### PROBLEM DETAILS
Search the entries for lines with the string "hier" and say how many there are, giving only the number.

### RECORDS SUPPLIED
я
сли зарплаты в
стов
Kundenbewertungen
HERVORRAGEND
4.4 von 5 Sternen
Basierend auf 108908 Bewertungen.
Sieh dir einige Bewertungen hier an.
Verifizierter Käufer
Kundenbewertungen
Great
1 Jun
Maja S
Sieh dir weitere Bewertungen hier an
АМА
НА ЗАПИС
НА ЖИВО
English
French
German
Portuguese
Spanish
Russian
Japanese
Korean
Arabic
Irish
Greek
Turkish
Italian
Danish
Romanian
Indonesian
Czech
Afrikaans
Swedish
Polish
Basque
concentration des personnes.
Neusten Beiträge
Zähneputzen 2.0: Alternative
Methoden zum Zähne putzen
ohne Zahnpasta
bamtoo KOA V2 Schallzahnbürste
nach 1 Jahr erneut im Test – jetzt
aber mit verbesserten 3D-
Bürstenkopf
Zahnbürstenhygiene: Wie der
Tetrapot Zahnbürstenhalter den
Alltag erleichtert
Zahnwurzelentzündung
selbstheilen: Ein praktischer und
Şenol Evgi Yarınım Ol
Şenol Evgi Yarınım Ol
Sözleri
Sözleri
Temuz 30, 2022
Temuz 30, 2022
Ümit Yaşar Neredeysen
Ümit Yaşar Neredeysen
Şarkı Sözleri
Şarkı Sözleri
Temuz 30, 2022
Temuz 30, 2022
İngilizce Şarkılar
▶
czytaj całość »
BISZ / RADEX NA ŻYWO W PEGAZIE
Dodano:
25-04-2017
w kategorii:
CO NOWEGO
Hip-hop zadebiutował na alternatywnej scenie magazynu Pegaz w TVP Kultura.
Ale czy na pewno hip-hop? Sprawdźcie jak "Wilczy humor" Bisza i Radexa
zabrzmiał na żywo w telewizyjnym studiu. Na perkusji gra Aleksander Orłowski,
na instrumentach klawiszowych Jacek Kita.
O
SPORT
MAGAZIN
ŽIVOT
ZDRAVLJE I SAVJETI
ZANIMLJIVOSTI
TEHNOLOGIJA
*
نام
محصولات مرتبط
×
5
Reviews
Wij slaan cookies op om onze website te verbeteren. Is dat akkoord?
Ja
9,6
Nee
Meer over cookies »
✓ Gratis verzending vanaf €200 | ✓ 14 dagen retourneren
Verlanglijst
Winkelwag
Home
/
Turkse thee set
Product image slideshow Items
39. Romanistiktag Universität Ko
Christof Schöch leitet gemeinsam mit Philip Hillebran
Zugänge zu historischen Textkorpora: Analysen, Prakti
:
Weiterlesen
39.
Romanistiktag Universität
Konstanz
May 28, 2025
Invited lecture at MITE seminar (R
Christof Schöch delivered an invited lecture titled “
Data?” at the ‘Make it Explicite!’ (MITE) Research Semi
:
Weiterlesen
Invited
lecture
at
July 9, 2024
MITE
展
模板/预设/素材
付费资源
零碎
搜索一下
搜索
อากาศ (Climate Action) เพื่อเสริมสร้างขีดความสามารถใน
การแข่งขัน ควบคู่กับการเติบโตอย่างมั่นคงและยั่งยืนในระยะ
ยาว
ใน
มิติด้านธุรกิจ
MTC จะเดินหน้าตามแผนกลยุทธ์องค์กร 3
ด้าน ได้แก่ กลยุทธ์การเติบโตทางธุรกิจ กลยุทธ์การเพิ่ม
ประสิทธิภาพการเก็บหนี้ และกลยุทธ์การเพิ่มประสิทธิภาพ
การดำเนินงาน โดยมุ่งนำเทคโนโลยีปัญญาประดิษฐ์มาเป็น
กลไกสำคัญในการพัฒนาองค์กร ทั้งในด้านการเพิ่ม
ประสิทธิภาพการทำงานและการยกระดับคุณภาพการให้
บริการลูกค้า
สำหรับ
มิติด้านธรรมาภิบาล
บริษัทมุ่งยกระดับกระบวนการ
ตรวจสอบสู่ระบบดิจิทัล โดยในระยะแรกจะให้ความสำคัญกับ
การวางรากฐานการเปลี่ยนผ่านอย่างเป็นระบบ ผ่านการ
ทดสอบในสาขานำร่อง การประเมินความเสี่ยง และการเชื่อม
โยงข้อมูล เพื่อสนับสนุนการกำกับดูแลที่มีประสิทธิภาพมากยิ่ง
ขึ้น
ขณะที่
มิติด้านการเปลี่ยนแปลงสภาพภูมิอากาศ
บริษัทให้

### EXERCISE RESULT
2